The second section of the report describes how the program progressed according to these three broad approaches. It brings together all of the texts submitted by the artists to the museum during the preliminary phases of their projects or written after the fact by curators Tuchman and Livingston. The documents pertaining to the transactions (even if unsuccessful) between LACMA, the artists and the partner companies are included in the publication, many accompanied by technical diagrams and photographs of the numerous design and production steps inherent in the projects. For some projects where only technical assistance was requested by the artist and no other collaboration was involved, the texts meticulously describe the material realization of the work (Oyvind Fahlstrom, Boyd Mefferd, Richard Serra). Other texts outline the difficulties encountered during the process, stemming from the exchange between artist and corporation. For example, in one summary, we learn that John Chamberlain was shunned by the employees of Rand Corporation after he chose to involve himself in their day-to-day work rather than use the expertise made available to him. Livingston also categorizes the first meeting between poet John Marlow and IBM engineers as a failure, while a previous pairing of the artist with Information International, another computer company, resulted in conditions that fostered a successful collaboration.

The text on the ultimately successful Oldenburg project primarily deals with the artist’s ambivalence to the rigid work methods imposed by the Disney Corporation. Conversely, descriptions of the Robert Whitman and Robert Rauschenberg projects demonstrate the extent to which diplomacy and technical expertise could contribute to a project’s success (both artists knew the collaborative process well, having co-founded Experiments in Art and Technology) (1). In an isolated example of subordination by an artist in the program, Livingston explains that Andy Warhol delegated certain important aesthetic decisions to representatives of Cowles Communications, Inc.

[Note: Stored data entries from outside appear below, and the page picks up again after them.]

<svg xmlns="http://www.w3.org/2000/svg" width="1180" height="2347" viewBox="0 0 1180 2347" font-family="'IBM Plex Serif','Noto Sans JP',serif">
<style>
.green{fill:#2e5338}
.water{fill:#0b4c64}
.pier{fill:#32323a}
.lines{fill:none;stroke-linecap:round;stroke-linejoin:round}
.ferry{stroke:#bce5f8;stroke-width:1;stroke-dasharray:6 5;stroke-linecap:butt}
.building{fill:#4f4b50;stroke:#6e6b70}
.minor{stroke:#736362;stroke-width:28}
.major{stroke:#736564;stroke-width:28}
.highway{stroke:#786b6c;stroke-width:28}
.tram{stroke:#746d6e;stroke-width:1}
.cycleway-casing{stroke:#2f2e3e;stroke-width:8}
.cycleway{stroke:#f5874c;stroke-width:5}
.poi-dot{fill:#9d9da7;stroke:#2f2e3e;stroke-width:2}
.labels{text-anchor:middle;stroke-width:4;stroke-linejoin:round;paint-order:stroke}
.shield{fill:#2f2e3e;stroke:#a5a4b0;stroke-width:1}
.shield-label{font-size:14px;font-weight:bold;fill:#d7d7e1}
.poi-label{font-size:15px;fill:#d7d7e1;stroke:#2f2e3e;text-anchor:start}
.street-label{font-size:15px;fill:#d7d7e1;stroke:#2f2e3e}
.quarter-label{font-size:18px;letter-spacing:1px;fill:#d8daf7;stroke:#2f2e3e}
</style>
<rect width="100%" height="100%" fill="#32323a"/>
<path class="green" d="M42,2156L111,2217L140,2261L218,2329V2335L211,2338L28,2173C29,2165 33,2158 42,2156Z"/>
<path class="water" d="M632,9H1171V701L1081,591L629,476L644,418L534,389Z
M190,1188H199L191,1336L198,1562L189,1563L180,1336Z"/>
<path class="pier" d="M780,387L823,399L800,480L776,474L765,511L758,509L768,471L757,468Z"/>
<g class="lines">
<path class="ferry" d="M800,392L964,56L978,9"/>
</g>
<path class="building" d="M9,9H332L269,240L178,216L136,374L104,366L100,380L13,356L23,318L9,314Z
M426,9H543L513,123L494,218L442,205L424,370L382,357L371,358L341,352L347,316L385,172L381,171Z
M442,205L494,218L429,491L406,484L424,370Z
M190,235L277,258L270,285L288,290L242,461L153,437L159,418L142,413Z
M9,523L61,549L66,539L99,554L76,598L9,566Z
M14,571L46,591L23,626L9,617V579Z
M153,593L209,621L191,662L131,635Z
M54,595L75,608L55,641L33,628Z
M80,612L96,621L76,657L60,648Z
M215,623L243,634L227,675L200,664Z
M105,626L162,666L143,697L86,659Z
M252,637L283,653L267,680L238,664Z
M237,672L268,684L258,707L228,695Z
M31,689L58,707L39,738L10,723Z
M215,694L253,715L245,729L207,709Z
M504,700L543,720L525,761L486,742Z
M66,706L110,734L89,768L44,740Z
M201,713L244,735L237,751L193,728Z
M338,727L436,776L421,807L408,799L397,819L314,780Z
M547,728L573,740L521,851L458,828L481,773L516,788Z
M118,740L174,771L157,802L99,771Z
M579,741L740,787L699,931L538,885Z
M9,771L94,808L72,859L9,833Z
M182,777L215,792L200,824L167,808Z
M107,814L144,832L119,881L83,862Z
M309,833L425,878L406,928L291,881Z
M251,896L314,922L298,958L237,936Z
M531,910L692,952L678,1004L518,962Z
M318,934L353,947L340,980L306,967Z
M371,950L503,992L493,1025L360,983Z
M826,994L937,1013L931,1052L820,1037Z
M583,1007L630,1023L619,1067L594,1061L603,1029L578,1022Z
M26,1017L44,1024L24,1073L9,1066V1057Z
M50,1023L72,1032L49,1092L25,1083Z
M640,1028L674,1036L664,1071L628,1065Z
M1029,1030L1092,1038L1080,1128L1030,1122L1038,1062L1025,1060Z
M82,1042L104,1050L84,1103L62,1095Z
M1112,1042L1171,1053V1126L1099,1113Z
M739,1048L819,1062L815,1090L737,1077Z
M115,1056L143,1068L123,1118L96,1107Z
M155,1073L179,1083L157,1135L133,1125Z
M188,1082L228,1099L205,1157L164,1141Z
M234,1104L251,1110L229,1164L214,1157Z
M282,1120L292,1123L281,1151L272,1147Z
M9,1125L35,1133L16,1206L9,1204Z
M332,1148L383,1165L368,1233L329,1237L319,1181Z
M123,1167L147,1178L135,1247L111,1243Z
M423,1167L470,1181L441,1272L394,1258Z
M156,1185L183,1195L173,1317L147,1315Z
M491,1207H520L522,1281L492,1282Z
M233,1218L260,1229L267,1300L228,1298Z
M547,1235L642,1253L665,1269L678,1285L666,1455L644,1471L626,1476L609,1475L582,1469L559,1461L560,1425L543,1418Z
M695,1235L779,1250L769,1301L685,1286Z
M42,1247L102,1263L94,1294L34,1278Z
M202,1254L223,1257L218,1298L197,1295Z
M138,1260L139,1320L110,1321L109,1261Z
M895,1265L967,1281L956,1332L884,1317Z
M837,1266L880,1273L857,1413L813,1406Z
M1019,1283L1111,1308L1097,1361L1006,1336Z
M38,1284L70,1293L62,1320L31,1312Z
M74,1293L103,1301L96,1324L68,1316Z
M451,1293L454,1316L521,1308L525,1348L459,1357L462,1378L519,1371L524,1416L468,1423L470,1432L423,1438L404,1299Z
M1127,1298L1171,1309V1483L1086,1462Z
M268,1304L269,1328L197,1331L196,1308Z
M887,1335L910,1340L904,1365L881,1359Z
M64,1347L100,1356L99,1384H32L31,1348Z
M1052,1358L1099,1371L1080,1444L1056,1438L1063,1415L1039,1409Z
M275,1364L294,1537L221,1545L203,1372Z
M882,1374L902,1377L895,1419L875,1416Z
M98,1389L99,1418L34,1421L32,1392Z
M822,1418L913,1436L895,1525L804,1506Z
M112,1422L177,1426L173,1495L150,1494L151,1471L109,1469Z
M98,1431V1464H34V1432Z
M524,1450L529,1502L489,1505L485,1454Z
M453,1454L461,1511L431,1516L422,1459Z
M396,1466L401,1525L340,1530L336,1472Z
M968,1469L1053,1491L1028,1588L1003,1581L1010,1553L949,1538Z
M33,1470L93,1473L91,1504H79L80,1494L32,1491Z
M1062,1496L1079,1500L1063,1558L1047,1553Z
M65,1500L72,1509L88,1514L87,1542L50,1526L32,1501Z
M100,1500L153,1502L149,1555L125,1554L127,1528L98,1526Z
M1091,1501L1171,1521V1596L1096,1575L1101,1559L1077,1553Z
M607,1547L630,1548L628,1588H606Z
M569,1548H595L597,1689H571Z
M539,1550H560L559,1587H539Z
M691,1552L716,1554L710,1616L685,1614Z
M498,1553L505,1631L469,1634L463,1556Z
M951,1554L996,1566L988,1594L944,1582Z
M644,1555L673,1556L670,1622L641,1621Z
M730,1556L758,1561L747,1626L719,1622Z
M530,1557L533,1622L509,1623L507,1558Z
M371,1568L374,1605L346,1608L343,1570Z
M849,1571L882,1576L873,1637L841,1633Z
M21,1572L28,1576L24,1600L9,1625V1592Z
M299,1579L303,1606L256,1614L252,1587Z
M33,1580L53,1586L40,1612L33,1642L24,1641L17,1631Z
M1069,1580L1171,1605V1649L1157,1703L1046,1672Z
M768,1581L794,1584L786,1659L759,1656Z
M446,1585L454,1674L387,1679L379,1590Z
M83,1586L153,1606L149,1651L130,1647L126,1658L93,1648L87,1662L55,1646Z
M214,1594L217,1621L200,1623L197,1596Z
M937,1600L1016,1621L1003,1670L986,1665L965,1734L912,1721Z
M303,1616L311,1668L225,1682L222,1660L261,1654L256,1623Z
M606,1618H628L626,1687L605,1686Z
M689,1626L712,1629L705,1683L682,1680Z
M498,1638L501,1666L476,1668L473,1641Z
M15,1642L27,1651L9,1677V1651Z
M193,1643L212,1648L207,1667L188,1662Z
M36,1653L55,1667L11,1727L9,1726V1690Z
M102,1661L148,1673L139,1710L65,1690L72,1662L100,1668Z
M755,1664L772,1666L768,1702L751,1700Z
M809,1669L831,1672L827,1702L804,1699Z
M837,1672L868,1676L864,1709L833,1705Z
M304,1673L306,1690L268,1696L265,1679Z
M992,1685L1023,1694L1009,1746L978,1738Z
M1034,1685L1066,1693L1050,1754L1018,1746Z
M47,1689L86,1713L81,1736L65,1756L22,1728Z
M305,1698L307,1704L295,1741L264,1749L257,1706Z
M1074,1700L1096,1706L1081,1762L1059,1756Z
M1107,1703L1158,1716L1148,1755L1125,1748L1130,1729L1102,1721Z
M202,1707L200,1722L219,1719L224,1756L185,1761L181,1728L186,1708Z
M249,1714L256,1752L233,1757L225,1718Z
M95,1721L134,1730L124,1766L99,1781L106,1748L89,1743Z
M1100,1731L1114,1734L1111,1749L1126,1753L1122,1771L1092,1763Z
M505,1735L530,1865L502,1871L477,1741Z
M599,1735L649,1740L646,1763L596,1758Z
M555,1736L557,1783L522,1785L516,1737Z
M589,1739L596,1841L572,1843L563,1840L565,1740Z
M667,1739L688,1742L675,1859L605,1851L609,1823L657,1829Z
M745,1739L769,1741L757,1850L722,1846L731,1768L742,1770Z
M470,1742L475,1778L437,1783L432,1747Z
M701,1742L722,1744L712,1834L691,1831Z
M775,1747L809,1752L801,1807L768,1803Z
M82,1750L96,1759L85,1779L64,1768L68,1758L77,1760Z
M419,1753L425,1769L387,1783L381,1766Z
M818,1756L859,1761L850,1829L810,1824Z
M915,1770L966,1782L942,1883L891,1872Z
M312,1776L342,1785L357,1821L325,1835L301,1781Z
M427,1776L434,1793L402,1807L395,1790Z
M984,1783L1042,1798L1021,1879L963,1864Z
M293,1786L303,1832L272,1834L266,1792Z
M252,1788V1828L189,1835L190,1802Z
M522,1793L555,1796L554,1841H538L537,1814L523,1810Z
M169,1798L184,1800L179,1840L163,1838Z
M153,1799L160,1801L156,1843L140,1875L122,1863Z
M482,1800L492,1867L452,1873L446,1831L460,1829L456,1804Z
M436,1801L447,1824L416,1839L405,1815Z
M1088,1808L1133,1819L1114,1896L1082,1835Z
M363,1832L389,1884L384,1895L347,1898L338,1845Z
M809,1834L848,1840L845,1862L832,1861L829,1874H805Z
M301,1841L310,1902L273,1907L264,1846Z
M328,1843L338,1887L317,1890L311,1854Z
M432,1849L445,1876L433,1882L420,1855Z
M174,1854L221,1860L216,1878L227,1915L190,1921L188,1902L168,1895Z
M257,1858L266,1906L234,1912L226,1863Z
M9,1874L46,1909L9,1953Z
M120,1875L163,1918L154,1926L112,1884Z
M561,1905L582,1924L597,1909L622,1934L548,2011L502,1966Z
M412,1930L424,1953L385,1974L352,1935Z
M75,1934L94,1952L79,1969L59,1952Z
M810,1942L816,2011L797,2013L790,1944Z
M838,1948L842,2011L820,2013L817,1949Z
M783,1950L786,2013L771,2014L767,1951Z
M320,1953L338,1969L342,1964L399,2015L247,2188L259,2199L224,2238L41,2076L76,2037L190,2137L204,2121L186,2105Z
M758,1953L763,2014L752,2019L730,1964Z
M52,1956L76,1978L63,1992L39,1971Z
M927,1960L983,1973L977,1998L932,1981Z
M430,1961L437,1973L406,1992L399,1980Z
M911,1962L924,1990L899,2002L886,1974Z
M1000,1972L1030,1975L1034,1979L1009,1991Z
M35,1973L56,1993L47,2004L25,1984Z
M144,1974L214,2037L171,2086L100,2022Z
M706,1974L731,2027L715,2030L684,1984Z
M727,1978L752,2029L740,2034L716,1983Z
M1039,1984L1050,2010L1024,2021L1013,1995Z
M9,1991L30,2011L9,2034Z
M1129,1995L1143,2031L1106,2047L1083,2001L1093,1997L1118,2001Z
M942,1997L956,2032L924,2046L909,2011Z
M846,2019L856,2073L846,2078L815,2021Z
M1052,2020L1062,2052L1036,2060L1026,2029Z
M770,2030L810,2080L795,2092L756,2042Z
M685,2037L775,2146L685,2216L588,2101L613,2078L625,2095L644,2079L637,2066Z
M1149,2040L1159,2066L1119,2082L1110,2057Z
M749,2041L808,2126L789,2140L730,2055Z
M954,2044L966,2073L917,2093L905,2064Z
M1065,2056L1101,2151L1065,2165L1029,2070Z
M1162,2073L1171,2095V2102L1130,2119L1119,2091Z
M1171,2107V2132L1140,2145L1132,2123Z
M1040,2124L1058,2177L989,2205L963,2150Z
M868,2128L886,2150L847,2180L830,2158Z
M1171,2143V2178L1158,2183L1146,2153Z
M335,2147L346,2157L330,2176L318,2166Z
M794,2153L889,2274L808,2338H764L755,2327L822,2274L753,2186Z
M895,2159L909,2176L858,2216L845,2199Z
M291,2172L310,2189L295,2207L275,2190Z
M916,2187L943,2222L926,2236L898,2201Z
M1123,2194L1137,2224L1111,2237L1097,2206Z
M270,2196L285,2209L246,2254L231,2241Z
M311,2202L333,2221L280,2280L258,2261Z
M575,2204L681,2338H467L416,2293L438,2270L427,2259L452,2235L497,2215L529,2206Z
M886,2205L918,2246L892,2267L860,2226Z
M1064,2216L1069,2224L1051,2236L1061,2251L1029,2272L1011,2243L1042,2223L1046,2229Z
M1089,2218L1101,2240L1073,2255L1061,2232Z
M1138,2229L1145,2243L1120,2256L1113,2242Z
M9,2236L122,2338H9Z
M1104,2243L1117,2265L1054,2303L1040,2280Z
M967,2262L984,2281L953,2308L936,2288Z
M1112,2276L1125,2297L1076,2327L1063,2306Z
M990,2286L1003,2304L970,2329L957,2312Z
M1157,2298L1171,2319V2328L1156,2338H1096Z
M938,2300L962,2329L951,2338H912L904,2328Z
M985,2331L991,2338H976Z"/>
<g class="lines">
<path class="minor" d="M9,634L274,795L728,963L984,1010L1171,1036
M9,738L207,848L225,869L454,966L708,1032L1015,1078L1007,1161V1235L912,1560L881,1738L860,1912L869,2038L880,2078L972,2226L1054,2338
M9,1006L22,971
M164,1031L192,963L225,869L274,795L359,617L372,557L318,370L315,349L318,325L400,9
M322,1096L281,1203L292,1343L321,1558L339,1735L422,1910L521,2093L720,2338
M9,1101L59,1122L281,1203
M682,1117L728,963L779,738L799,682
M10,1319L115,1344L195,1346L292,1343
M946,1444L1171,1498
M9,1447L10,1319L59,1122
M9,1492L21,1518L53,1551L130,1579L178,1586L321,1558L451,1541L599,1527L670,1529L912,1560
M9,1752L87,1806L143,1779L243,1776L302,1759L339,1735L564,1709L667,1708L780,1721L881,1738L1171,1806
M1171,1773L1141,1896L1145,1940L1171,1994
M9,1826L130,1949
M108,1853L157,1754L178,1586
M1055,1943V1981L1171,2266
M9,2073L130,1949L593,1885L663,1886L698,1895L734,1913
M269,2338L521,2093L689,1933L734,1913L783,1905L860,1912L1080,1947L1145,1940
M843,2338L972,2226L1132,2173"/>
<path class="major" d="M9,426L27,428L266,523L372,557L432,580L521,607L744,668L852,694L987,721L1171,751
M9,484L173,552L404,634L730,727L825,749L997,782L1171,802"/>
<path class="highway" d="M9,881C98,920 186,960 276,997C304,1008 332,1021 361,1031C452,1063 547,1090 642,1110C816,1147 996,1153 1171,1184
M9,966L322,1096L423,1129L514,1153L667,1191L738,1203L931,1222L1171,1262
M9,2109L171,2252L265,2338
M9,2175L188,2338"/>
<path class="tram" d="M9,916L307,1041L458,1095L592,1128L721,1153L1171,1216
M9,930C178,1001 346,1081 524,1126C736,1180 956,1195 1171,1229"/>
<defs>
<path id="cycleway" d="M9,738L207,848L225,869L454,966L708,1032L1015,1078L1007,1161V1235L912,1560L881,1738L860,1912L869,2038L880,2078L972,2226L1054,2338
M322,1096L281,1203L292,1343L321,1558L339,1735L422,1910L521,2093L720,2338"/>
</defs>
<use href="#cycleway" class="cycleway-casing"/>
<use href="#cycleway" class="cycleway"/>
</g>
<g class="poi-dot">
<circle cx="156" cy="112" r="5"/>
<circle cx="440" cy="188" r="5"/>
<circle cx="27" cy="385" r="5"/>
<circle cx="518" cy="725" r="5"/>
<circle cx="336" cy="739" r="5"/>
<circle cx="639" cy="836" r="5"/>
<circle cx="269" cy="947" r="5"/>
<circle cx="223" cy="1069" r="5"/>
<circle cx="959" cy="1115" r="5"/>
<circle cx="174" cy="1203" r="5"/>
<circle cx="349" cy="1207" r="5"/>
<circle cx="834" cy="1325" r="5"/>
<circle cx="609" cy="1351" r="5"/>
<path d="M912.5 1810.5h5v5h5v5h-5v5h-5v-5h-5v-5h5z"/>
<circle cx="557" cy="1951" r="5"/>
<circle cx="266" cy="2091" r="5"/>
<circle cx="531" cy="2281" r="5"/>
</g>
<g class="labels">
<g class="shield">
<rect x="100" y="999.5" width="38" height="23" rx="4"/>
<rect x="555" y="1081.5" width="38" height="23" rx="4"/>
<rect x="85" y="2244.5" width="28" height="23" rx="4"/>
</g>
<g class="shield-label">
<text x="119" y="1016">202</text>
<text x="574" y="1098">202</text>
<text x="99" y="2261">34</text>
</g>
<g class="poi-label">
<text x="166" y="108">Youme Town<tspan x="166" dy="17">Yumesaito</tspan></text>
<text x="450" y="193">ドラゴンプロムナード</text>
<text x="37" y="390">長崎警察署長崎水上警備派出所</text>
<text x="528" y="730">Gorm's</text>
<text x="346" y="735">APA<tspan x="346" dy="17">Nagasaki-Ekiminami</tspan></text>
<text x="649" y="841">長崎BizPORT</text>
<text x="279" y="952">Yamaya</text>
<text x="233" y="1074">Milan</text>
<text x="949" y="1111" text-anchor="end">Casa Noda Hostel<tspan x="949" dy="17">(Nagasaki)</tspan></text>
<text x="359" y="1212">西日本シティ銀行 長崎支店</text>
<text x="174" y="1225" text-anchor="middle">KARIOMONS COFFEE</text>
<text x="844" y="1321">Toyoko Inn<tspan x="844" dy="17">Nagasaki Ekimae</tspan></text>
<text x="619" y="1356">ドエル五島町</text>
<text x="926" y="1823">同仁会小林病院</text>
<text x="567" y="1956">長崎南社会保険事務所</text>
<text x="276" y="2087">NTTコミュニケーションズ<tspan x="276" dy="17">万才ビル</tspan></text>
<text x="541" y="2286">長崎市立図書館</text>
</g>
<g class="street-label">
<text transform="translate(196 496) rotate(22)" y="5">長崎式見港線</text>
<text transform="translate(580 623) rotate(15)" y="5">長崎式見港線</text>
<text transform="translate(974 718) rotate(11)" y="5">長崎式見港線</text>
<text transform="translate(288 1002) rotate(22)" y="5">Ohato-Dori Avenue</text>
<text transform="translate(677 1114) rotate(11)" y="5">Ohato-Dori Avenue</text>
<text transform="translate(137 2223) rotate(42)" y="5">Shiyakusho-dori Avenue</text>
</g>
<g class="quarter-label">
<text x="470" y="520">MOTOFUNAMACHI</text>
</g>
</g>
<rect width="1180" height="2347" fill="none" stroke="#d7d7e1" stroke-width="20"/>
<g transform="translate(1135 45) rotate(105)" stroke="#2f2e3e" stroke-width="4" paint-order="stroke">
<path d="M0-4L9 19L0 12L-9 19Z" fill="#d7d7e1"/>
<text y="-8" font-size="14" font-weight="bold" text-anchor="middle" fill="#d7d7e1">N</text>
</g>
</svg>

Moreover, proposals bordering on conceptual art saw knowledge acquisition replace material gains as a concrete result of the program.

Robert Irwin and James Turrell, the only artists who teamed up for the program, took advantage of their residency at the Garrett Corporation to conduct research into perception conditioning. The text describes the various sensory deprivation experiments conducted in the anechoic chamber of the University of California, Los Angeles, and the conference that followed as the only activities of this project. Similarly, James Lee Byars suggested that his presence at the Hudson Institute and the various activities he organized while there constituted an artistic and not a derived work (“Putting Byars at the Hudson Institute is the artistic product”).

The report’s final section consists of historical notes on each participating company together with its logo and its artist in residence, followed by a list of the companies that were approached by LACMA but declined to participate.